:: TESTO FORNITO ::
+++++

LETIZIA GAMBERINI
Cronaca

Saviano: "Le regole mafiose passano dal cuore"

Lo scrittore stasera al Duse con ’Appartenere’: come sesso e amore dettano alleanze e faide. "La gente mi restituisce umanità"

Saviano: "Le regole mafiose passano dal cuore"

Saviano: "Le regole mafiose passano dal cuore"

Roberto Saviano, come mai in ’Appartenere’ ha deciso di approfondire il lato ’romantico’ della criminalità organizzata?

"Perché mi sono reso conto – spiega il giornalista e scrittore, una vita di lotta e denuncia, che stasera alle 21 sarà al Duse con il nuovo spettacolo – che, pur essendo un aspetto fondamentale per comprendere e indagare le dinamiche criminali, è stato ignorato. Non esiste nulla che racconti i codici che regolano i rapporti sentimentali e sessuali all’interno delle organizzazioni criminali. E invece conoscerli è importantissimo perché ha molto a che fare con il dominio sui corpi e sui sentimenti".

La mafia sembra un mondo che non può farsi intaccare, ’distrarre’ dai sentimenti. C’è un romanticismo fra i boss?

+++++

:: I SUOI COMPITI ::
1. Stabilisca se ciascuna delle seguenti affermazioni concorda con l'intervista a Saviano. Risponda sì o no e citi testualmente le parole decisive.
(a) Lo spettacolo di Saviano al Duse comincia alle 21.
(b) Secondo Saviano, i codici che regolano i rapporti sentimentali nelle organizzazioni criminali sono già stati raccontati ampiamente.
(c) Saviano lega la conoscenza di tali codici al dominio sui corpi e sui sentimenti.
2. Prosegua l'intervista a Saviano a partire dall'ultima frase riportata.

+++++

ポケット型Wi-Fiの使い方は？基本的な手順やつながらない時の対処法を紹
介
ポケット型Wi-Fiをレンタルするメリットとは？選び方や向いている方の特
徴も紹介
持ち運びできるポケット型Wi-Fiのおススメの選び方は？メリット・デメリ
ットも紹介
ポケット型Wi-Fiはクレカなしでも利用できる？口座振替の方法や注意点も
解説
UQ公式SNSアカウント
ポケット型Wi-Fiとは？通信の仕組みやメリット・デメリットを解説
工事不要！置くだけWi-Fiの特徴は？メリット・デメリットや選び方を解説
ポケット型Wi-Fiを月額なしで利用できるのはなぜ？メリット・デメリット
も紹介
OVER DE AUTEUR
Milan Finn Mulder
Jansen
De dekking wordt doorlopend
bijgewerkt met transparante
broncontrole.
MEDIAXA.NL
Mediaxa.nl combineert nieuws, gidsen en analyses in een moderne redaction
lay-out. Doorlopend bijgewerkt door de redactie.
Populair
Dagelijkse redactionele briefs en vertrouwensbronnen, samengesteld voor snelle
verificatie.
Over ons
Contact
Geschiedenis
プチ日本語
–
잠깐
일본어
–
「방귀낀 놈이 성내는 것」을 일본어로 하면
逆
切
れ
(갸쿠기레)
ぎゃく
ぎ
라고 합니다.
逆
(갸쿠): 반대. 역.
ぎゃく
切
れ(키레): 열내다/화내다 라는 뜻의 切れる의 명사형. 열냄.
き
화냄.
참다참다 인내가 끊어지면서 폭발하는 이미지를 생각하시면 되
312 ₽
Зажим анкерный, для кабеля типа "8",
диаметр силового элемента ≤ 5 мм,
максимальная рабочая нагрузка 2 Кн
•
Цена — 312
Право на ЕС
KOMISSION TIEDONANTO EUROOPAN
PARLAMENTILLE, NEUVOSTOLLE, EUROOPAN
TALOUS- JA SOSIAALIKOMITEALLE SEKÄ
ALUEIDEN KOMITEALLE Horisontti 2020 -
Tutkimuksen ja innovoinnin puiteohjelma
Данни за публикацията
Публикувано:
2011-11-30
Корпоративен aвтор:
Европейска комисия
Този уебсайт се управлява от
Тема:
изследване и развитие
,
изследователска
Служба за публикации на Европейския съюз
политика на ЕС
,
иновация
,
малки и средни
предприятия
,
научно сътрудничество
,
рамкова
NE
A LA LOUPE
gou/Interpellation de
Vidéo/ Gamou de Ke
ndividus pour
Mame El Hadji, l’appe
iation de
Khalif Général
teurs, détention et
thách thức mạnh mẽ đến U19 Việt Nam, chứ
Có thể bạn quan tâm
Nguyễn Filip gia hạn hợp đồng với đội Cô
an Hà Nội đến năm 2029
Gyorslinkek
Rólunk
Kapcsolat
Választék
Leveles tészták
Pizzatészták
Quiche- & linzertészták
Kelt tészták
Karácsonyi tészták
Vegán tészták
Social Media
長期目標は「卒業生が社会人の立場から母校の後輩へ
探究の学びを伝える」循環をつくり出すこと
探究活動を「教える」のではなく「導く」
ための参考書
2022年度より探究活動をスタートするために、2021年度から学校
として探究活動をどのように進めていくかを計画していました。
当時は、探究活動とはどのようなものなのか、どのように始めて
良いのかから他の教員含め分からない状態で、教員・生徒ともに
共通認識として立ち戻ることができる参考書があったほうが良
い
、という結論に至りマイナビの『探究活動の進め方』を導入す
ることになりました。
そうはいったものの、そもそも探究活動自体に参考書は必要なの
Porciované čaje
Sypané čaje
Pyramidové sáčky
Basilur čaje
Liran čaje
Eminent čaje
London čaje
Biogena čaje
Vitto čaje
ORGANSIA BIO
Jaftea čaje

+++++

:: RISPOSTE ::
1.
(a) Sì: «stasera alle 21 sarà al Duse con il nuovo spettacolo».
(b) No: «Non esiste nulla che racconti i codici che regolano i rapporti sentimentali e sessuali all’interno delle organizzazioni criminali».
(c) Sì: «ha molto a che fare con il dominio sui corpi e sui sentimenti».

2.
"Verissimo: dall’esterno sembra un mondo immune ai sentimenti e a qualunque rapporto che riguardi l’intimità, la sessualità, ma non è così. Dinamiche amorose hanno determinato l’inizio di faide o la loro fine, hanno consentito di stringere alleanze o di consumare vendette. Quando tutto resta all’interno del codice, le cose vanno come devono e le organizzazioni traggono vantaggio persino da sentimenti, amore e sesso; quando i percorsi si discostano tutto sfugge al controllo. Così, mentre è in corso una faida sanguinaria, il boss di Secondigliano Paolo Di Lauro è in Russia a inseguire la donna di cui è innamorato".

Nel recital evoca molti legami, anche omossessuali. Quali storie l’hanno colpita di più?

"Tutto parte dal decalogo che emerge dal primo dialogo tra Falcone e Buscetta che inizia a collaborare con la giustizia. Non omicidi o affari, ma le regole fondamentali che consentono di poter far parte di Cosa nostra. Per poter essere dentro Cosa nostra bisogna essere monogami, non divorziati, non gay e non avere parenti gay".

Da Aemilia nella nostra regione è cambiata la percezione della mafia. Bologna sembra però sempre solo sfiorata dalle grandi inchieste. È un territorio davvero estraneo?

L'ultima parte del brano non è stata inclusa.